Nike Faces $1bn Hit from Trump’s Trade Tariffs

For Nike, global manufacturing has always been a finely tuned operation – one that balances scale, cost and speed to market.
But under the weight of renewed US tariffs on China, Vietnam and Cambodia, that balance is tipping fast.
In the wake of President Donald Trump’s sweeping trade tariffs, sportswear giants like Nike and Adidas are confronting billion-dollar headwinds and making tough decisions about how and where they manufacture their goods.
At the heart of it all? The question of whether the world’s largest athletic brand can maintain its global production model without punishing its own margins.
“These tariffs represent a new and meaningful cost headwind,” says Matthew Friend, Nike’s CFO. “With the new tariff rates in place today, we estimate a gross incremental cost increase to Nike of approximately US$1bn. We intend to fully mitigate the impact of these headwinds over time.”
Manufacturing in the crosshairs
Tariffs aren’t just a political move – they're a manufacturing disruptor.
In 2024, almost 60% of Nike-branded apparel and a staggering 95% of Nike footwear came from Vietnam, China and Cambodia. These countries, long favoured for their low-cost labour and established infrastructure, are now facing steep tariff hikes, placing manufacturers and brands in a bind.
“Nike’s global supply chain was built for efficiency, not for resilience,” explains Kate Leaman, Chief Market Analyst at AvaTrade. “Brands are now paying the price for decades of supply chains optimised purely for cost. A shift out of China is under way, but it’s neither cheap nor quick.”
While China currently manufactures 16% of Nike footwear sold in the US, that number is set to drop fast. Matthew says the company plans to reduce that to the high single-digit range by the end of the 2026 fiscal year.
But relocating production isn't as simple as packing up and leaving. Manufacturers need trusted suppliers, skilled labour, logistics infrastructure and time.
Moving to lower-tariff countries like Indonesia or India may offer some relief, but each shift in geography adds complexity and risk to already strained supply chains.
“Margins will tighten.

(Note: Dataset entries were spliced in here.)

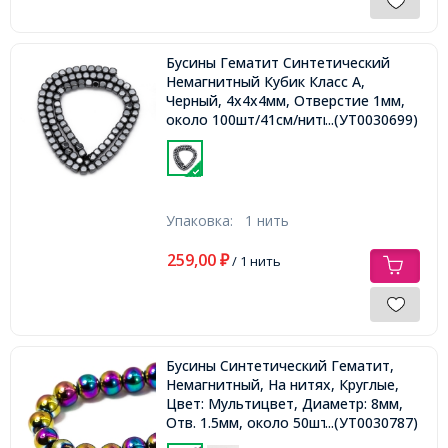
Бусины Гематит Синтетический
Немагнитный Кубик Класс А,
Черный, 4х4х4мм, Отверстие 1мм,
около 100шт/41см/нить,
...(УТ0030699)
Упаковка:
1 нить
259,00
₽
/ 1 нить
Бусины Синтетический Гематит,
Немагнитный, На нитях, Круглые,
Цвет: Мультицвет, Диаметр: 8мм,
Отв. 1.5мм, около 50шт/40см/нить,
...(УТ0030787)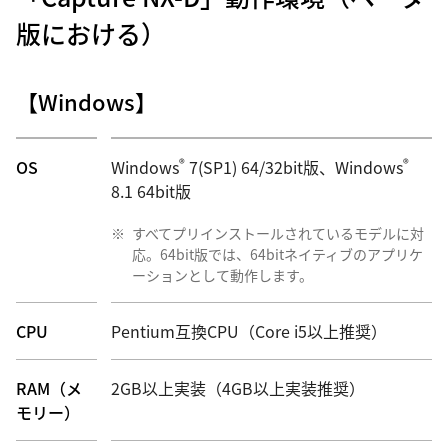
版における）
【Windows】
®
®
OS
Windows
7(SP1) 64/32bit版、Windows
8.1 64bit版
※
すべてプリインストールされているモデルに対
応。64bit版では、64bitネイティブのアプリケ
ーションとして動作します。
CPU
Pentium互換CPU（Core i5以上推奨）
RAM（メ
2GB以上実装（4GB以上実装推奨）
モリー）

Supply chains will fragment,” Kate adds. “Some companies will thrive on agility and brand strength; others forced into costly reinventions – or risk irrelevance.”
Rising costs, shrinking margins
For Nike, the short-term answer has been a familiar one: price hikes. Consumers are already feeling the pinch, with footwear prices up by as much as US$10 per pair and apparel increasing by US$2 to US$10. Nike says more hikes are on the way as the company adapts production to tariff pressures.
But while raising prices helps offset the immediate impact, it’s hardly a long-term fix – especially as consumer tolerance for inflation reaches its limit.
And yet, despite the turbulence, Nike’s financial performance remains surprisingly resilient. The company just posted US$11.1bn in revenue, its worst quarterly result in over three years – yet it still managed to beat earnings expectations, causing a 10% surge in stock price.
“Nike’s latest earnings told two stories at once,” Kate reflects. “Revenue fell, yet profits still topped estimates and the stock surged. It’s a paradox we’ll likely see repeated across global brands in the coming quarters.”
Industry in flux
Nike isn’t alone: Adidas, Puma and over 70 other footwear companies have joined the call for tariff exemptions.
A letter sent to the Trump administration earlier this year pleaded for relief from what the industry describes as an unfair burden. But relief remains uncertain, as Trump’s stance on trade continues to favour protectionism over compromise.
Meanwhile, Vietnam, the linchpin of global athletic footwear production, is now facing a 46% tariff increase. That could push more brands to consider reshoring manufacturing or diversifying to other regions entirely.
At a national level, the CSIS predicts these tariffs will raise US prices by 7.1% and shave 0.08% off US GDP – a hit that will ripple far beyond the walls of Nike’s factories.
For manufacturers caught in the crossfire, the message is clear: the age of ultra-lean, China-dependent supply chains is over.
As Nike charts a path forward, it must do more than pivot, it must reinvent how and where it makes the products that have defined its brand for decades.